What followed was an unexpected eruption of morning glory sprouts, emerging in the hundreds and spreading rapidly across the garden space. The delicate blossoms and reaching, spiraling vines quickly overtook the carefully planned layout, asserting their presence with undeniable vitality. This profusion resonated deeply with Joseph’s artistic sensibilities, reflecting the kind of abundance, movement, and organic complexity she seeks to capture in her work.
Deep Purple and the Strength of Life Force
Moved by the morning glories’ intricate dance, Joseph began photographing and painting them, translating their energy into abstracted visual forms in works such as Deep Purple. In this painting, the plant life becomes more than a botanical subject.
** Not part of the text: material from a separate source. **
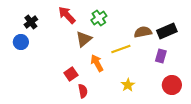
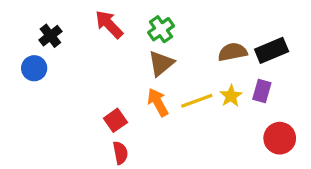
brown triangle: (84, 39) -> (161, 63), moved
yellow line: (121, 49) -> (197, 101), moved
yellow star: (128, 85) -> (231, 96), moved
red semicircle: (83, 91) -> (120, 153), moved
It functions as a metaphor for life force itself, its strength, persistence, and ethereal complexity.
In Deep Purple, this vitality is expressed through layered movement and chromatic intensity that mirrors the unstoppable growth of the vines. The composition suggests both delicacy and power, echoing the way the blossoms appear fragile while possessing the ability to dominate space. Color, gesture, and rhythm work together to convey a sense of continuous expansion and interconnection.
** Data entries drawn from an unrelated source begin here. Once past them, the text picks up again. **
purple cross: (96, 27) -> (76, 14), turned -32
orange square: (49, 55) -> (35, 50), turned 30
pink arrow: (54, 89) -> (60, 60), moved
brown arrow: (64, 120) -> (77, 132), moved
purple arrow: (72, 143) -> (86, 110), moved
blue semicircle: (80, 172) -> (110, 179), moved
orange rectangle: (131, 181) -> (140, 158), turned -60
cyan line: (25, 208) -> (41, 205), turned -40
The title Transgressive speaks not only to the plants’ physical takeover of the garden but also to a broader philosophical stance. It reflects an embrace of disruption, overflow, and resistance to imposed boundaries. Growth in this context is neither orderly nor polite. It is expansive, assertive, and unapologetically alive.
Nature as Collaborator and Catalyst
In the Transgressive series, nature functions not simply as inspiration but as collaborator. The morning glories dictate movement, rhythm, and compositional flow, offering Joseph a visual language rooted in observation and response. The paintings do not document the garden but translate its energy into abstract form, allowing sensation and metaphor to guide the process.
This approach aligns seamlessly with Joseph’s broader practice, which consistently privileges emergence over control. Whether working with paint, sound, or moving image, she allows systems to unfold organically, trusting intuition while remaining attentive to structure.
A Practice of Openness and Inquiry
Susan Joseph’s work is united by a commitment to openness, openness to materials, to process, and to uncertainty. Across painting, video, and sound, she creates spaces where questioning is sustained rather than resolved. Her art does not seek to explain but to evoke, encouraging viewers to linger within complexity and ambiguity.
Through works like Deep Purple and her ongoing exploration of the Transgressive series, Joseph continues to investigate the delicate balance between structure and freedom, intention and accident. Her practice stands as a meditation on growth, vitality, and the unseen forces that shape creative expression, offering a nuanced and deeply felt engagement with the living world.